***** EXTRAIT DE PAGE
Les Suisses se prononceront, le 5 juin prochain, sur la modification de la loi fédérale sur la procréation médicalement assistée. Pour s’y opposer, les référendaires partent du principe que, si l’on accepte une loi, d’ailleurs raisonnable, visant un objectif positif, la santé, on donne l’accès à une évolution qui autoriserait n’importe quoi. Ils préfèrent le statu quo incohérent et illogique à une avancée vers une médecine préventive.
Le peuple suisse a accepté, le 14 juin 2015, la modification de l’art. 119 al. 2c de la Constitution fédérale. L’analyse des embryons avant leur implantation dans l’utérus (diagnostic préimplantatoire, DPI) est ainsi devenue possible. La loi d’application, la «loi sur la procréation médicalement assistée (LPMA)», permet la recherche d’anomalies chromosomiques et a été acceptée par le Parlement. Le peuple suisse devra se prononcer par référendum en juin pour s’opposer éventuellement à cette loi, selon le vœu d’opposants irréductibles.
La LPMA permet enfin à la médecine suisse d’utiliser les techniques admises ailleurs pour éviter la naissance d’enfants affligés de maladies d’ordre génétique, soit transmises par hérédité, soit résultant d’une anomalie chromosomique, comme dans le cas de la trisomie. Le but de la loi est donc clair: mettre au monde des enfants en bonne santé. En revanche, toute autre visée comme la sélection du sexe est interdite par la loi.
Quels sont les arguments des référendaires pour s’y opposer?
Le plus courant et le plus hasardeux est celui de «la porte ouverte», à savoir que, si l’on accepte une loi, d’ailleurs raisonnable, visant un objectif positif, la santé, on ouvre la porte à une évolution de cette loi qui permettrait n’importe quoi, comme le choix du sexe, de la couleur des yeux ou des cheveux. La LPMA serait ainsi la porte ouverte à l’eugénisme. Le seul choix du mot est en soi redoutable, car il renvoie arbitrairement aux expérimentations nazies.
**********
OBJECTIF VISÉ: D'après l'extrait de page, à quelle date le peuple suisse a-t-il accepté la modification de l'art. 119 al. 2c de la Constitution fédérale ?
***** MATÉRIEL FOURNI
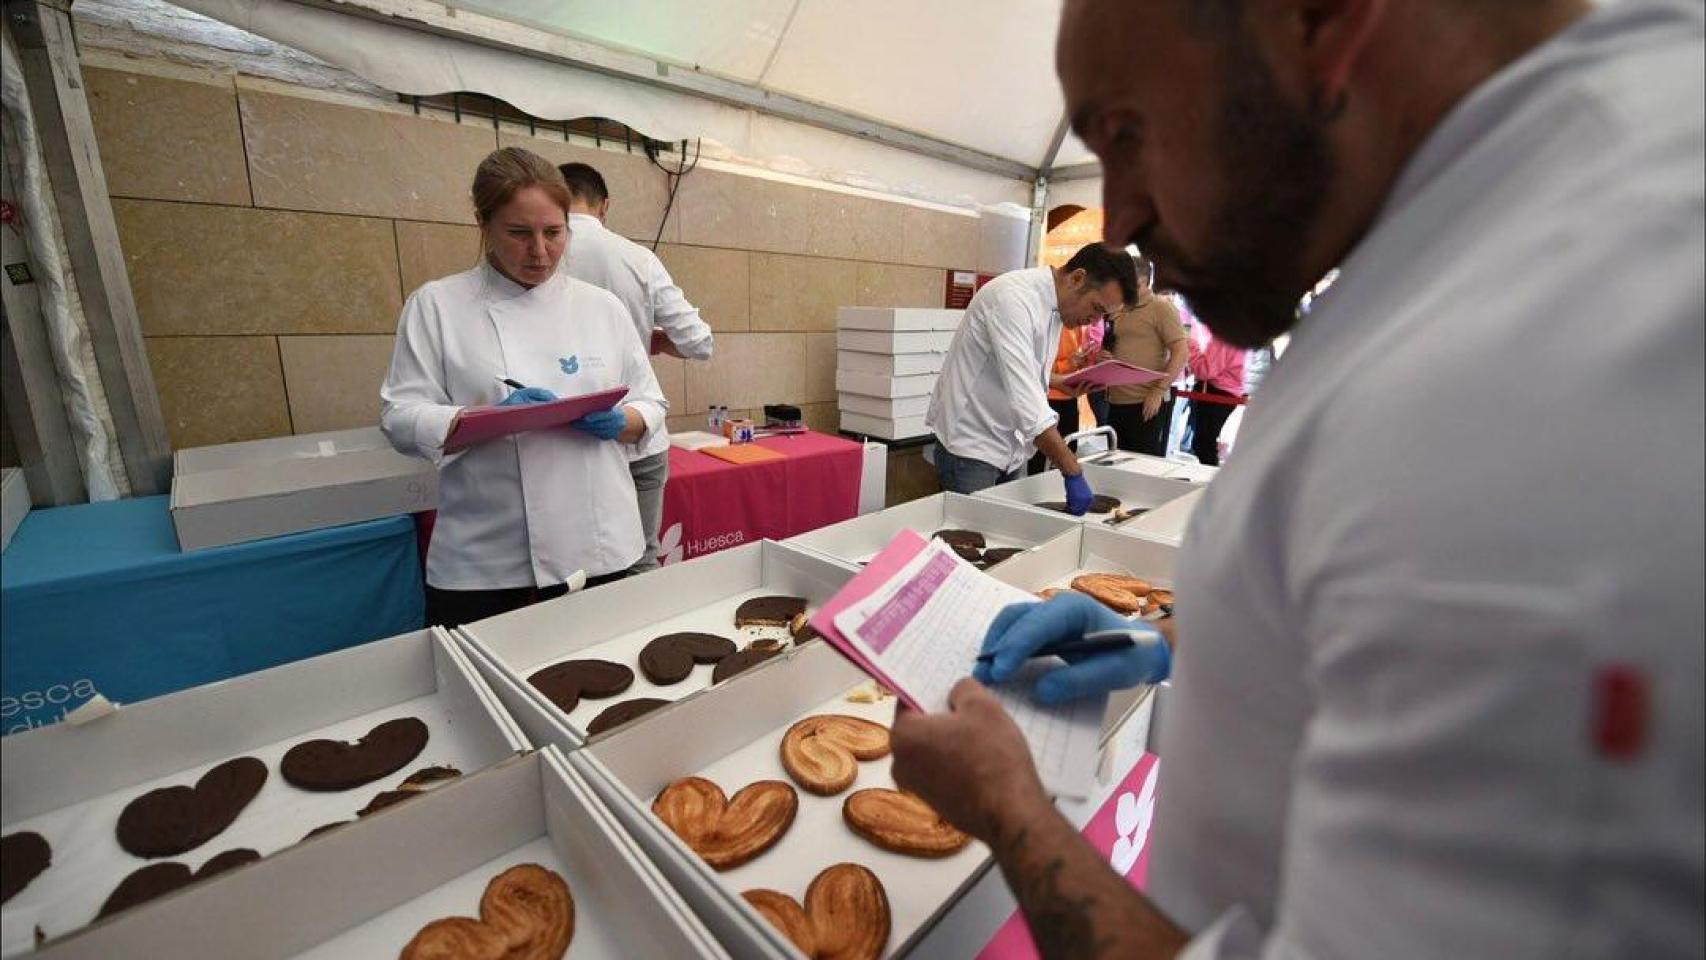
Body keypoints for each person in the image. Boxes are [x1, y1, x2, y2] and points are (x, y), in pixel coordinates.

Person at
**********
RÉPONSE ATTENDUE: Le 14 juin 2015.